─── PROVIDED ENTRIES ───
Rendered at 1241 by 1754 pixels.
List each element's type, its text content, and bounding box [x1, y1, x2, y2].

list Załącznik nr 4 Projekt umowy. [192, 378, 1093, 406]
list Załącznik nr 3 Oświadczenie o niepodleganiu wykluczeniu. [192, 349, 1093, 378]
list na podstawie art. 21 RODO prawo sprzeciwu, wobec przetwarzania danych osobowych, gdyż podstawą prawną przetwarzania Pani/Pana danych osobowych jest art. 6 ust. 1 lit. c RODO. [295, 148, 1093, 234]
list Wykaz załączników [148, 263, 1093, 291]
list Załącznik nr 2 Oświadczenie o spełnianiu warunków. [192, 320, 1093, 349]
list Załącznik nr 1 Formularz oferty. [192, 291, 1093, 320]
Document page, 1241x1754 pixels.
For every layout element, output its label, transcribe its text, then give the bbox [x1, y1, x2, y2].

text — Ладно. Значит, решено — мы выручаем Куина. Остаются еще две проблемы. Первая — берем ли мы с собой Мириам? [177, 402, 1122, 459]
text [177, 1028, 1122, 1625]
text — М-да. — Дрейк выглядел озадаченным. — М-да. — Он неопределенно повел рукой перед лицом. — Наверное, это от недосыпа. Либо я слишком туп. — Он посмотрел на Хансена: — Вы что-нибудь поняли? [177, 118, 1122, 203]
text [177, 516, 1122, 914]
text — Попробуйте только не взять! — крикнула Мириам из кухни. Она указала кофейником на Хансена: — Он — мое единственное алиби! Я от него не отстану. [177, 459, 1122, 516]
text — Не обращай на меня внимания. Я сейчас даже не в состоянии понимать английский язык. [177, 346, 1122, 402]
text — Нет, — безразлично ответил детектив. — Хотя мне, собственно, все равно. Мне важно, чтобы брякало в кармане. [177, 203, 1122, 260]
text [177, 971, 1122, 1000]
───
REQUIRED ACTION: Which lines of the records above contain the word "pixels"? Report each one in full.

FINAL ANSWER:
Rendered at 1241 by 1754 pixels.
Document page, 1241x1754 pixels.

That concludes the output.